Ebi’s middle daughter, Sayeh, also did not make the event as she was at home resting after recently giving birth to Ebi’s 1st grandchild in December.
The unprecedented event went off without any major hiccups, thanks in part to the efforts of Siavash Davarnia, who is kind of a jack-of-all-trades for the Ebi camp. Incidentally, Ebi actually forgot to acknowledge Davarnia during his short speech, but atoned for the error by planting two big smooches on his bandmate after exiting the stage. Some among the crowd, however, could be heard jokingly comparing the night to a marathon, as most arrived promptly for the red carpet walk at 7 p.m. and were there until the guest of honor graciously capped his thank-you speech at 1 in the morning. If not for Solati’s out-of-this-world, exuberant performance, the crowd would probably not have mustered enough energy for the night’s remaining acts to feed off.

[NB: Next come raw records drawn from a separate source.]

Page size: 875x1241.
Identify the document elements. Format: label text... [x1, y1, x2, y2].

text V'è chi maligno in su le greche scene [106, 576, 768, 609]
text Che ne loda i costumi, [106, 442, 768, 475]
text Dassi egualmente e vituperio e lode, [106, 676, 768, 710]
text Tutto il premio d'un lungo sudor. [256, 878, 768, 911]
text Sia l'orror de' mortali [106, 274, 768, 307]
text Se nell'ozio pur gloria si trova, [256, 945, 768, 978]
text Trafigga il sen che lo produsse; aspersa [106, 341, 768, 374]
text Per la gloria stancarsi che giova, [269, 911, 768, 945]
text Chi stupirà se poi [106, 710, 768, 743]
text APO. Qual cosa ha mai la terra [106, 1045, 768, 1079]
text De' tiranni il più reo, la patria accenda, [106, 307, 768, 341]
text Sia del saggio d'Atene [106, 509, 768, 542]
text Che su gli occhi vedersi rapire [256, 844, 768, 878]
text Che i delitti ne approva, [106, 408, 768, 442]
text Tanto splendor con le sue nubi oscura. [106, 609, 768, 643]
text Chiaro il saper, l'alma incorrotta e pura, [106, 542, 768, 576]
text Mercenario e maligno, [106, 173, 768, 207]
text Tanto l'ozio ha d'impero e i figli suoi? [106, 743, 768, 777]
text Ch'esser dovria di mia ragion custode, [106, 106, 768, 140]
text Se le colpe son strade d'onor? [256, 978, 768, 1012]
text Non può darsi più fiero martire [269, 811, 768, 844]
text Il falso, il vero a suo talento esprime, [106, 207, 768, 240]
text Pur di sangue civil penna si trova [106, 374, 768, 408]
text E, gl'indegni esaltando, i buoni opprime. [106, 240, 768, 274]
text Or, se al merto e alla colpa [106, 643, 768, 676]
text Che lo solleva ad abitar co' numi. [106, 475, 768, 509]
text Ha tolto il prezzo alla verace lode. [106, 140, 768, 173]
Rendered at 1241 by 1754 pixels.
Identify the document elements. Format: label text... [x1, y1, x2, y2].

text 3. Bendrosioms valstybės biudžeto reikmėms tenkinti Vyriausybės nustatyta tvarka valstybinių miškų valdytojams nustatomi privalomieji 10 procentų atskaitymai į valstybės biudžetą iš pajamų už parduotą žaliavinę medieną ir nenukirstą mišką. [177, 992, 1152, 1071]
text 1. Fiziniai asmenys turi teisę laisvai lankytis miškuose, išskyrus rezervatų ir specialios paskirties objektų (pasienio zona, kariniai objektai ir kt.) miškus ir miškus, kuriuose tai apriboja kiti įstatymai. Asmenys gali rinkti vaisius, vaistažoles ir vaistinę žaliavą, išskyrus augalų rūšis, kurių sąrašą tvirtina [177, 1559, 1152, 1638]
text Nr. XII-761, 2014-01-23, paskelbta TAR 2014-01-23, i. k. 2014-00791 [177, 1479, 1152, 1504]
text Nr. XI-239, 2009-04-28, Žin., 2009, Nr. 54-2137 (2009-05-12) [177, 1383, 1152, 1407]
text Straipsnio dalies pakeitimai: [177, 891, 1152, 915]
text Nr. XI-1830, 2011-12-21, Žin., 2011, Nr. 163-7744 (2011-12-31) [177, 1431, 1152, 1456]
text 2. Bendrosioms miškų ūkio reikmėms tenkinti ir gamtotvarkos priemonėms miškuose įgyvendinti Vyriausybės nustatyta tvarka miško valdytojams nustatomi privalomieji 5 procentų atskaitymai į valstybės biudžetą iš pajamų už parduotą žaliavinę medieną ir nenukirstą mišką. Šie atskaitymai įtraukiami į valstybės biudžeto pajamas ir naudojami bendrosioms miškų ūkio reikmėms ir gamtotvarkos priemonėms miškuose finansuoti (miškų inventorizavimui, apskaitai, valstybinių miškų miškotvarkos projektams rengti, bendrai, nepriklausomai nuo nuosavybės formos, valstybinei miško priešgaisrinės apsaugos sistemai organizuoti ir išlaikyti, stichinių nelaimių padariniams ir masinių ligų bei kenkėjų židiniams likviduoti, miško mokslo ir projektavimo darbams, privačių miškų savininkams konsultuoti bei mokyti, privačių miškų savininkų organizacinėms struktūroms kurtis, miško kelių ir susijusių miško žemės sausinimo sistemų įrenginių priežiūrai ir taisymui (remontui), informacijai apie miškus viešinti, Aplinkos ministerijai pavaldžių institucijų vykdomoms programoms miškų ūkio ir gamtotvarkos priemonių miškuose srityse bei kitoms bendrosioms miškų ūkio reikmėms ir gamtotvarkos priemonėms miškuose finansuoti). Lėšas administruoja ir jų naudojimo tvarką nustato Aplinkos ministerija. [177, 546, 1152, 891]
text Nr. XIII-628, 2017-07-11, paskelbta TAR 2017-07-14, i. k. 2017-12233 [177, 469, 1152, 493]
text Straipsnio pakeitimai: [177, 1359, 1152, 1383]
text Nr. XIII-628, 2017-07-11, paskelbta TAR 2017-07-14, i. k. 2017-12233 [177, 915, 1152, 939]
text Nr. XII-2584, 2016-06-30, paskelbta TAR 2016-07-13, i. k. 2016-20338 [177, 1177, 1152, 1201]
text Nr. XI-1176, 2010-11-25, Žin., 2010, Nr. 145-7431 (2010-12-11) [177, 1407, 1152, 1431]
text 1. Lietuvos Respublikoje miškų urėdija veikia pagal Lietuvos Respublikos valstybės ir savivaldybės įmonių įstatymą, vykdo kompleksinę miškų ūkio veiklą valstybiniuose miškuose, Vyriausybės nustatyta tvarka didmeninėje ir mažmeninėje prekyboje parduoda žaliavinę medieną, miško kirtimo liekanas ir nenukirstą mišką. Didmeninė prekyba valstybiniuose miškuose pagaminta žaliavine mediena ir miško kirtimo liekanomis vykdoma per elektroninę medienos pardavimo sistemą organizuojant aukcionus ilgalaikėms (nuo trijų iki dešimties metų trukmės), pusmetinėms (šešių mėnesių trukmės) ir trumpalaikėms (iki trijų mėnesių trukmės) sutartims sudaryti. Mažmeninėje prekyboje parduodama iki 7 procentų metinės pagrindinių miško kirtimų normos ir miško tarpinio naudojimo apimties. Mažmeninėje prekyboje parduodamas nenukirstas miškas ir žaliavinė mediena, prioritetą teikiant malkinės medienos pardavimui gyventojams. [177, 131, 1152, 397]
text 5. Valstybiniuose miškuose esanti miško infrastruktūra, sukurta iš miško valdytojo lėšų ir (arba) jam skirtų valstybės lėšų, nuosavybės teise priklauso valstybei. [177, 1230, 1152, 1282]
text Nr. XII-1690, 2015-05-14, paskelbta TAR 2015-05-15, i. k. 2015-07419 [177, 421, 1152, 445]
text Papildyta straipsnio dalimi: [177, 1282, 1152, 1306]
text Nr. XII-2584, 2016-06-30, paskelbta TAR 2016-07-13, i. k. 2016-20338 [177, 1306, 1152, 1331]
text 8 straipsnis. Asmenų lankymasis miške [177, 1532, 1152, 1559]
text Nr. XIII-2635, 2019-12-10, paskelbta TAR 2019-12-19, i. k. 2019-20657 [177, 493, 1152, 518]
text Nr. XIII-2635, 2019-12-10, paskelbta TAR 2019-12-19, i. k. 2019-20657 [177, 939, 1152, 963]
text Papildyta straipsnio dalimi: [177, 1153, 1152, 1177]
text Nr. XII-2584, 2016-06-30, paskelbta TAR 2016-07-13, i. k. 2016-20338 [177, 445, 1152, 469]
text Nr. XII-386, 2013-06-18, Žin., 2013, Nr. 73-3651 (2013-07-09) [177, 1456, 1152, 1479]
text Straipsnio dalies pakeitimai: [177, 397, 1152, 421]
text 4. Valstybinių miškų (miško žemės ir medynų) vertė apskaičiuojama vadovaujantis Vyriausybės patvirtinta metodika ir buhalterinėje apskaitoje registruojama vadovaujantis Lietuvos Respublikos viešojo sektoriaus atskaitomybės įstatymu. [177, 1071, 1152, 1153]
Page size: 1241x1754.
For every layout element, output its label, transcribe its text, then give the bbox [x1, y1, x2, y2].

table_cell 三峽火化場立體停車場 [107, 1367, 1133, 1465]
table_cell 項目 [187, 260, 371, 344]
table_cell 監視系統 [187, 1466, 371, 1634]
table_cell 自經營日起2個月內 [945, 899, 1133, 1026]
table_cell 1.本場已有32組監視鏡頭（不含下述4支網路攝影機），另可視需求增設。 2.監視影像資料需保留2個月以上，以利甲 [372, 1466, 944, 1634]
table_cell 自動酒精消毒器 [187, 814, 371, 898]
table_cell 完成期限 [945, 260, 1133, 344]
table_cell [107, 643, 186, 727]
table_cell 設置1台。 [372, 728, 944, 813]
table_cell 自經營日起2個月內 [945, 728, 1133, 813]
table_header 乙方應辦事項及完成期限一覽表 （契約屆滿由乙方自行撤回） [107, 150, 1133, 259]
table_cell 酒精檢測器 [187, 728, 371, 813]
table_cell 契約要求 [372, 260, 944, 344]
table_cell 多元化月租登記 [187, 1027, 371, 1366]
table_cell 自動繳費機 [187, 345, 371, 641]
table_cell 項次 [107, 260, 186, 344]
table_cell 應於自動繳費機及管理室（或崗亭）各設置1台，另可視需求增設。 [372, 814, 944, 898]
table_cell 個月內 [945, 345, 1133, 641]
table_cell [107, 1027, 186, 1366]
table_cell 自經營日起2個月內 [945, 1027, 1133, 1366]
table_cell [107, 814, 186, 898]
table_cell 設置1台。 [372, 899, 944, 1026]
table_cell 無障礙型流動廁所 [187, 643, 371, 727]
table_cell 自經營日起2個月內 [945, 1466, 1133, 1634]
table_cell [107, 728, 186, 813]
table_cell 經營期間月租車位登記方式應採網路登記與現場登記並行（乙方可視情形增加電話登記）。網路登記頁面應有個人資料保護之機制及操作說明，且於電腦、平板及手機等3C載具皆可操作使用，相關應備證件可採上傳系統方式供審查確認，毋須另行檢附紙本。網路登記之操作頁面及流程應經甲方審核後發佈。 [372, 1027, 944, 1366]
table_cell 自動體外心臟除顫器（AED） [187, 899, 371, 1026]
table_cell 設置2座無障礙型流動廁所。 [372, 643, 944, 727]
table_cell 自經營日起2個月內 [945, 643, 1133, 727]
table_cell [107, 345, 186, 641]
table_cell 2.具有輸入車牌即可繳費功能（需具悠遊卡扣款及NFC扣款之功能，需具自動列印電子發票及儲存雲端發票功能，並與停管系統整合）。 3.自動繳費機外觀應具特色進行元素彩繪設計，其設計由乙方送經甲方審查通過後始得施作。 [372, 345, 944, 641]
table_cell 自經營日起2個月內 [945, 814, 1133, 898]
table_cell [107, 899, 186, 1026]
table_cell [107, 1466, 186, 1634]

Perhaps the lack of overall energy for the event was caused by the sheer lack of numbers of people in the crowd. One could surmise that most of the night’s performers have probably not performed in front of such a relatively sparse group; in fact, you’d be hard-pressed to find Persian singers even performing at weddings with so few guests these days.
Most tributes or similar types of events in other entertainment markets are usually held in front of hundreds — if not thousands — of people, where well-timed jokes set off large waves of laughter and standing ovations sometimes warrant the use of ear plugs. This event, however, was small and exclusive, which for most of its intent was probably they way the producers wanted it, but for some in the crowd, somewhat of a shortfall.
Such a pioneering effort by Ebi’s camp and Manoto TV should not go unappreciated however, and viewers will soon get to the experience magic of the historical night themselves when it airs. The program will be among Manoto’s special Persian New Year, or Norouz, broadcasts.
BEST DRESSED AWARD GOES TO…
The night belonged to Ebi — who looked dashing in a grey tuxedo jacket, silky black trousers and elegant bowtie to complete a distinguished yet hip formal look — and Mahshid — who was a true beacon of beauty in an off-the-shoulder, full-length purple dress.
But among the attendees, it was pop songstress Sepideh who stole the show. Accompanied by handsome husband Dale Sercu, the blonde diva looked stunning in a red and black, full-length mermaid gown by Pedram Couture designer Pedram Pasha Tehrani. Though most eyes were on Ebi and his family on this night, you couldn’t help but notice how many heads turned when Sepideh arrived at the function.
NOT-SO-BEST DRESSED AWARD GOES TO…
This is a tough one, because for the most part, everyone stepped up their fashion game for this extravagant affair. However, there were a few fashion faux paus that could have been avoided.
Mystery woman Negar Nicole Araie from Toronto, who was Babak Amini’s date for the evening, is the complete package: pretty, slender and tall. In other words, a perfect candidate to wear almost any dress and look good doing it. However, her choice of outfit for the night was unflattering. The blush hue of the dress was exquisite. The dress itself? Not so much.
Black Cats band leader and producer Shahbal Shabpareh is the “Popfather” of Persian music, and arguably the hippest 76-year-old in the world. But on a night when the majority of his colleagues were dressed to the nines – this was a black-tie affair, after all – Shahbal dropped the ball in a major way, boasting a black, collarless shirt and a black leather jacket with slacks. In all fairness, suits and ties aren’t conducive to perpetuating the Black Cats’ rebellious, cool image. But even rappers Drake and Jay-Z know when that sometimes, one is relegated to wearing a 2-piece smoking.